Is Giving a Shit the New Optimization?
The media industry is being rebuilt around individuals, trust, and community. Brian Morrissey of People vs. Algorithms has a front-row seat.
For more than a decade, Brian Morrissey built Digiday into one of the most recognized brands in digital media. He shaped how the industry talked about itself.
Then he walked away from it.
In 2020, he launched People vs. Algorithms, a newsletter and podcast exploring the reinvention of media, culture, and technology. No newsroom. No staff of 35, just a point of view intended for a curated audience, and a bet that the future of media belongs to individuals, not institutions.

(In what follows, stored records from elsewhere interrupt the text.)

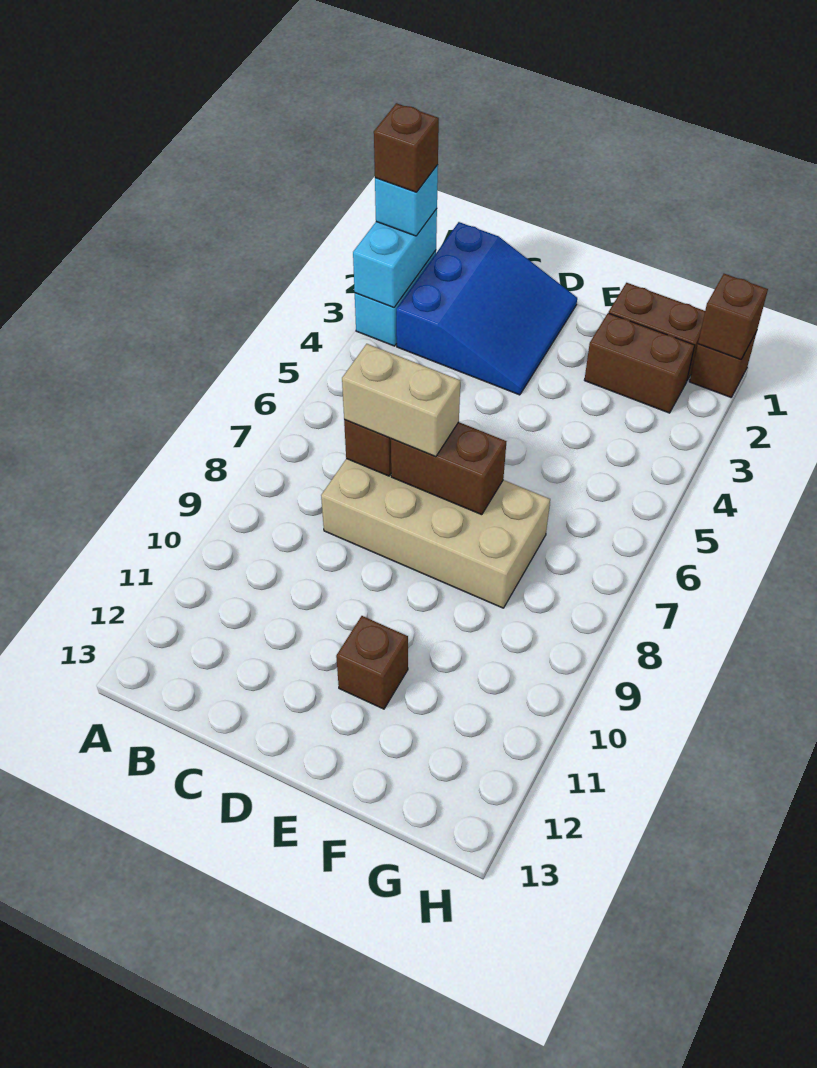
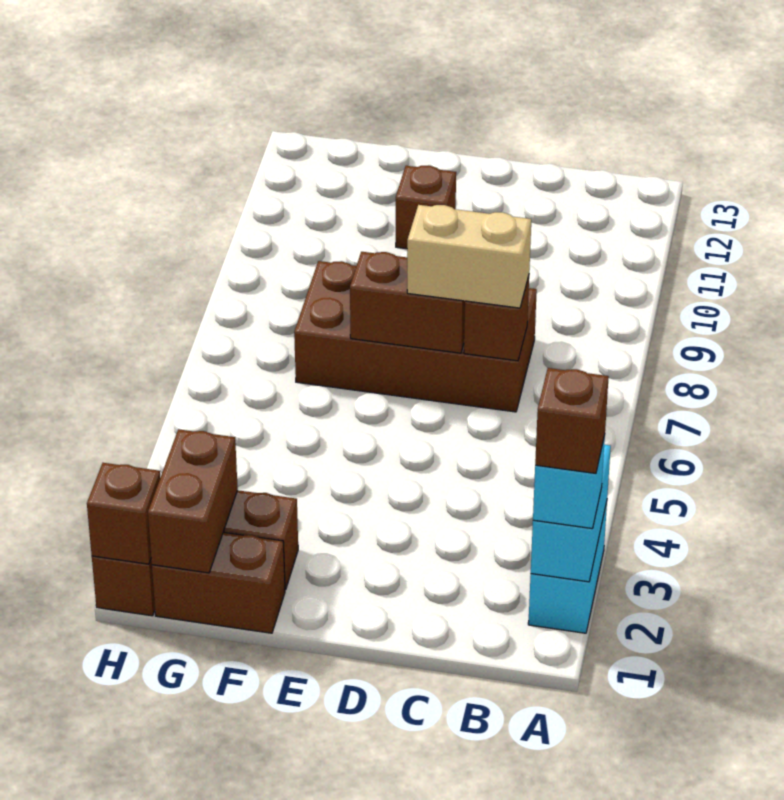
blue slope B1:D3 level 1 top B -> none
tan brick C7:F8 level 1 -> brown brick C7:F8 level 1
none -> brown brick G1:G2 level 2

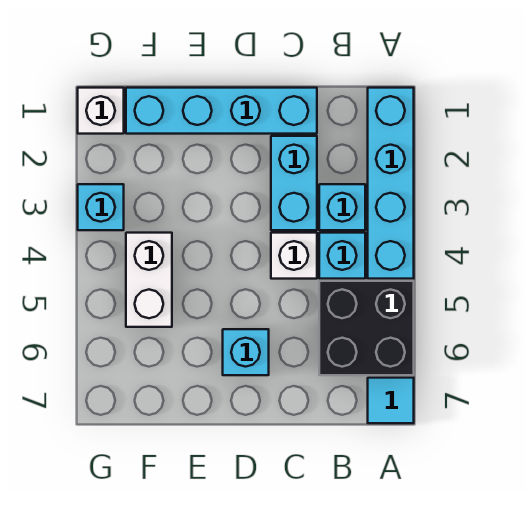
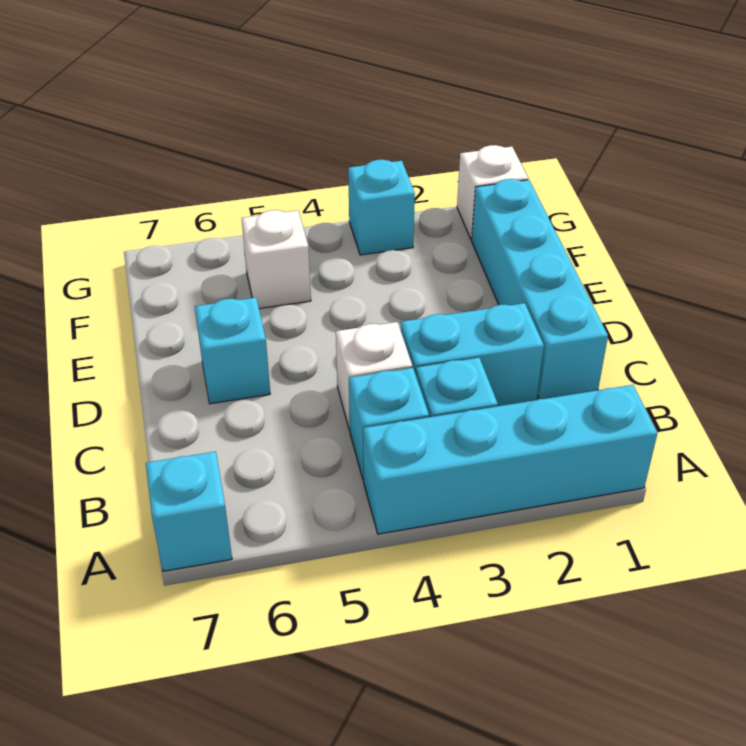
black brick A5:B6 level 1 -> none
cyan tile A7 level 1 -> cyan brick A7 level 1
white brick F4:F5 level 1 -> white brick F5 level 1

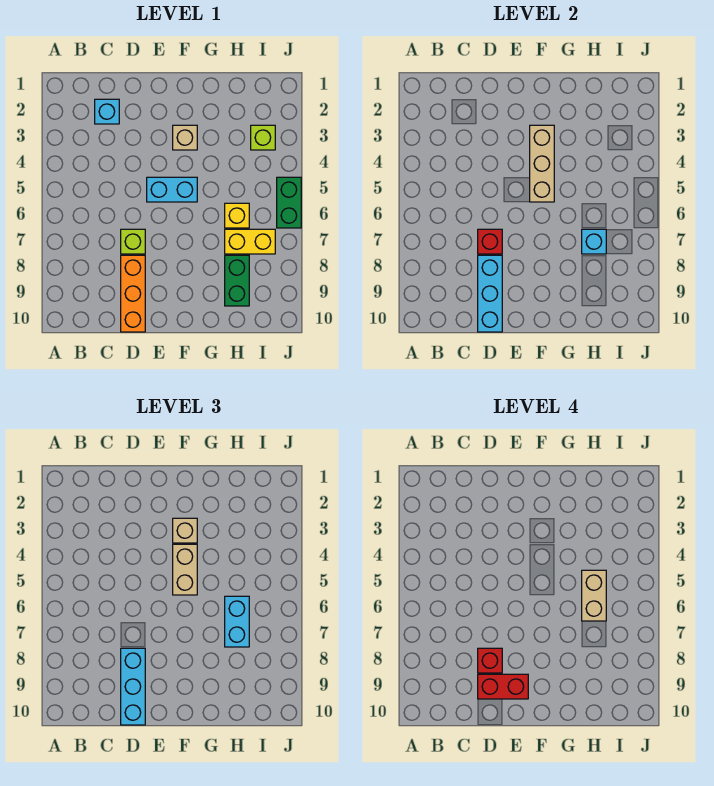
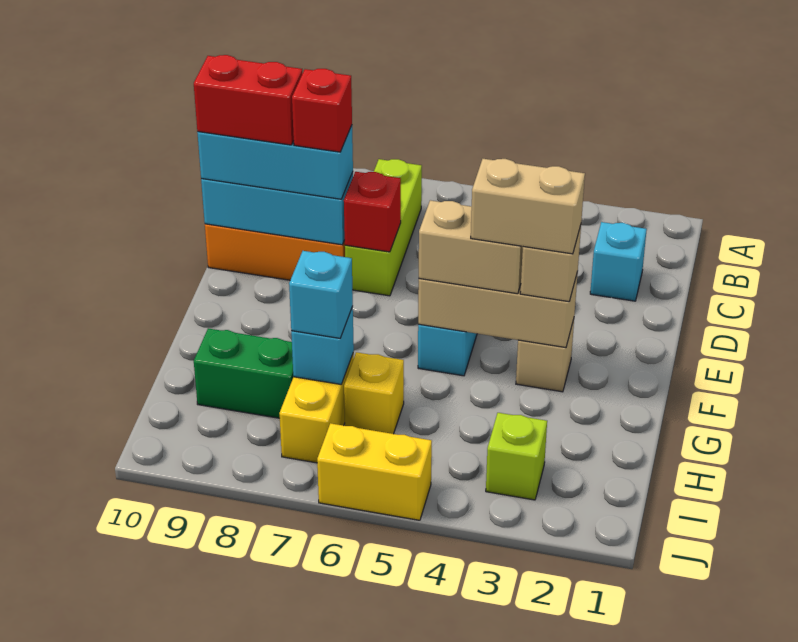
lime brick D7 level 1 -> lime brick B7:D7 level 1
red brick D9:E9 level 4 -> red brick D9:D10 level 4
tan brick H5:H6 level 4 -> tan brick F3:F4 level 4
cyan brick H6:H7 level 3 -> cyan brick H7 level 3
green brick J5:J6 level 1 -> yellow brick J5:J6 level 1

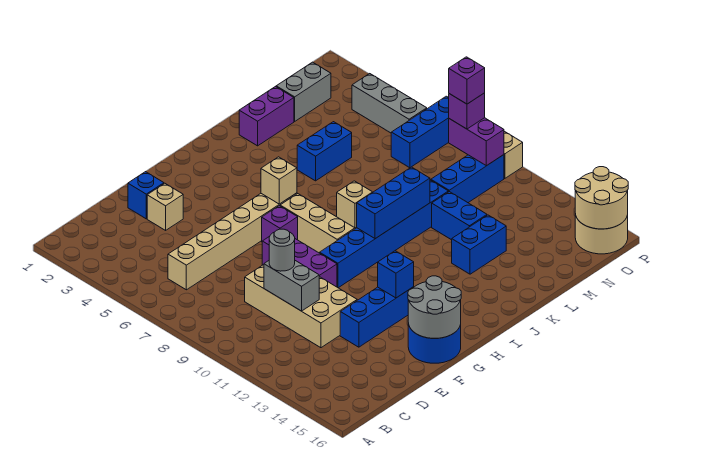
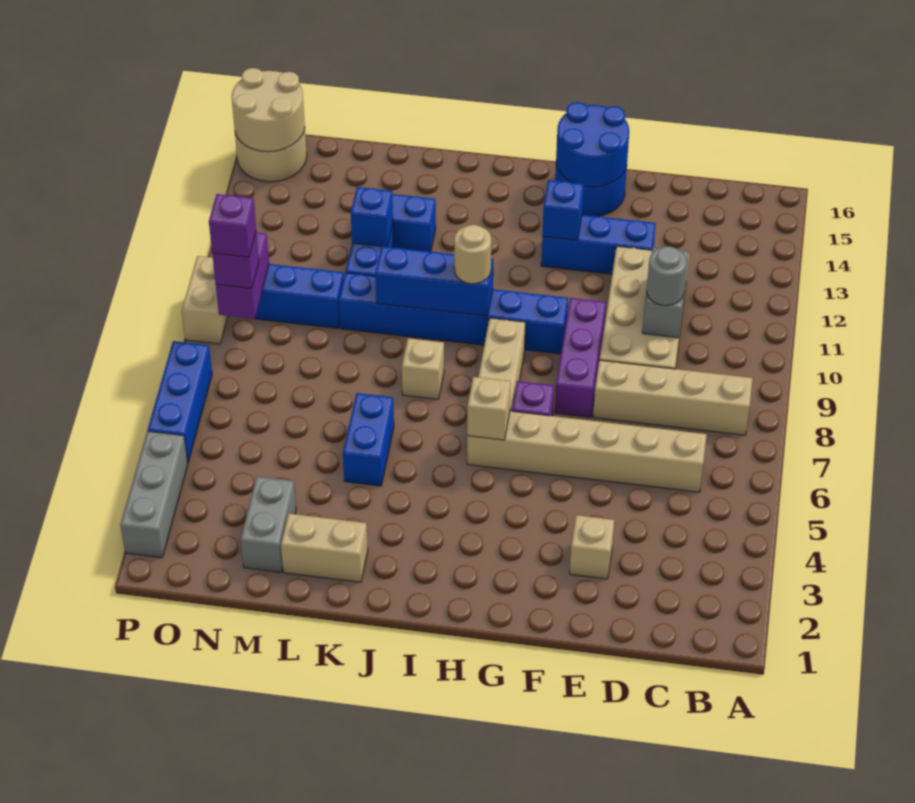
none -> tan brick B8:E8 level 1
blue brick E2 level 1 -> blue brick L12 level 2
grey round brick F15:G16 level 2 -> blue round brick F15:G16 level 2
none -> tan round brick I10 level 3
purple brick K2:L2 level 1 -> tan brick K2:L2 level 1
blue brick K5:L5 level 1 -> blue brick K5:K6 level 1
grey brick M2:N2 level 1 -> grey brick M2:M3 level 1
blue brick N7:P7 level 1 -> blue brick P5:P7 level 1
grey brick O4:O6 level 1 -> grey brick P2:P4 level 1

He was right. And the implications go way beyond publishing.
Because if the people who built legacy media brands are saying the old playbook is dead, what does that mean for the brands still running it?
Let’s talk about it.
KB: You’ve said that the competitive set for attention has gone from a narrow group to literally everyone. Where does that leave brands trying to stand out?
BM: They need to stand for something, but they also need to at least give the appearance of being real. I was struck by that whole thing with CEOs eating their own food. The McDonald’s CEO looked like he’d never had a burger in his life. He was biting into that Big Arch and called it a “product.” Incredibly awkward.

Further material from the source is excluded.